An exact transcription of all the records is required, minus the images.
───
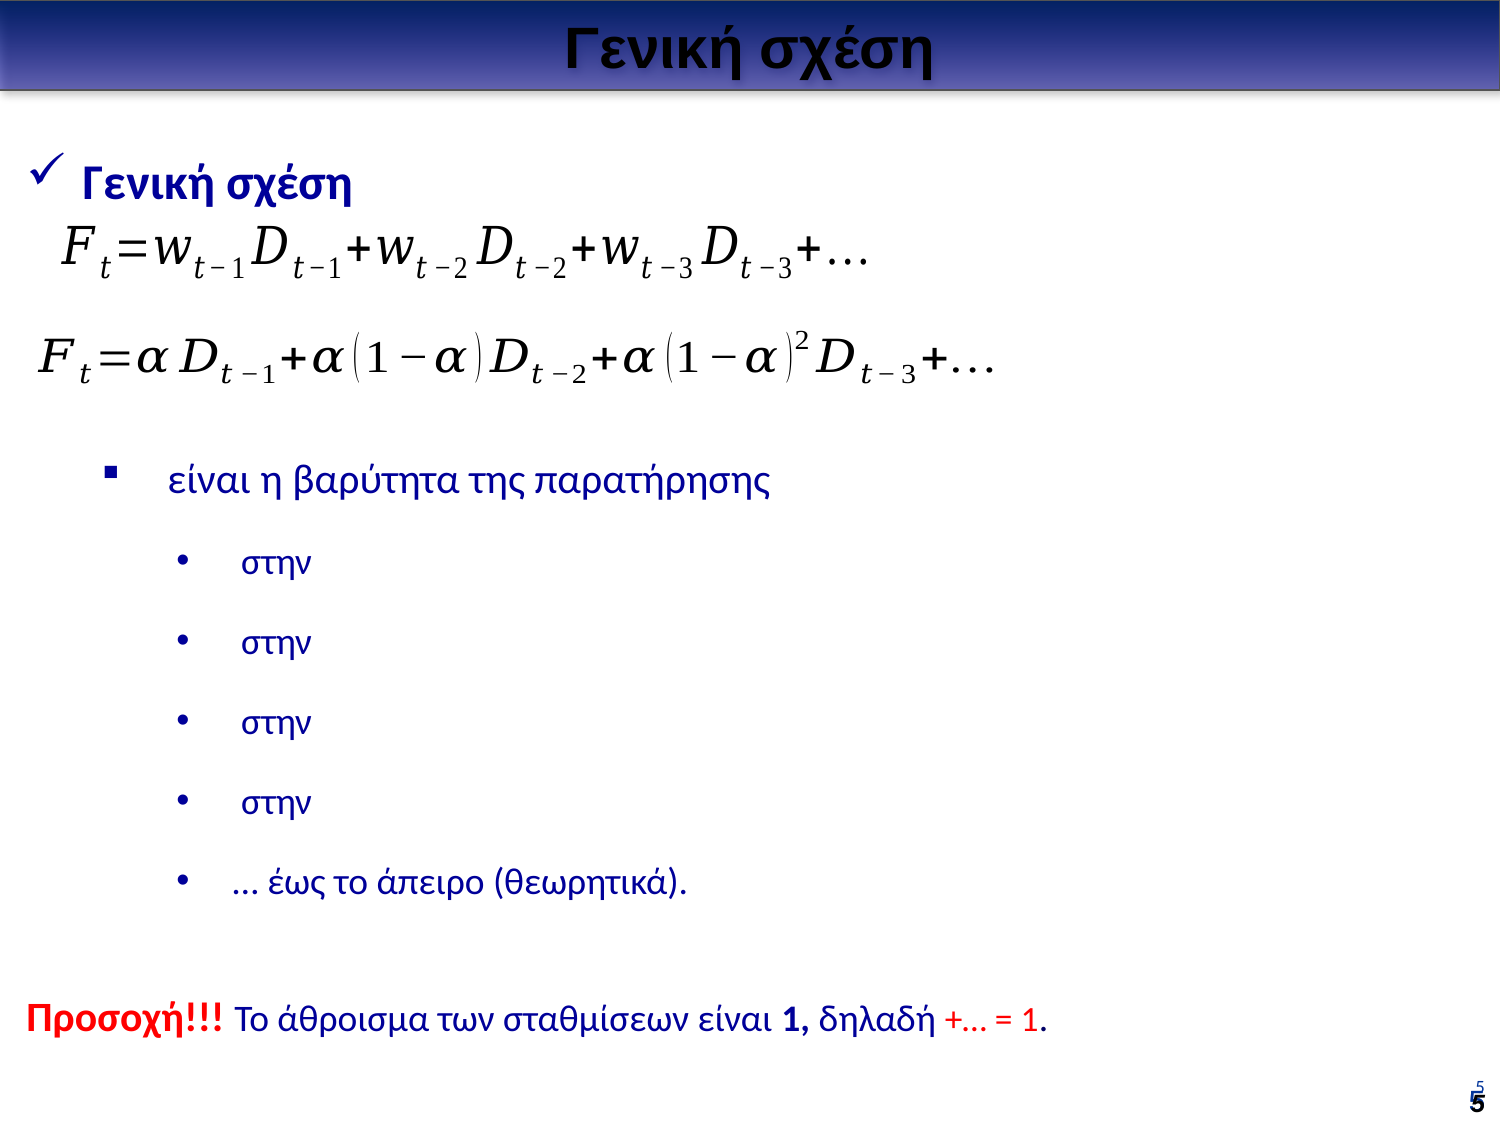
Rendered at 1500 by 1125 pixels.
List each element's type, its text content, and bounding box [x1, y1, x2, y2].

text_box 5 [1424, 1079, 1500, 1125]
text_box 5 [1149, 1046, 1500, 1125]
text_box Γενική σχέση [0, 0, 1500, 90]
───
ANSWER>
Rendered at 1500 by 1125 pixels.
List each element's type, its text content, and bounding box [x1, y1, x2, y2].

text_box 5 [1424, 1079, 1500, 1125]
text_box 5 [1149, 1046, 1500, 1125]
text_box Γενική σχέση [0, 0, 1500, 90]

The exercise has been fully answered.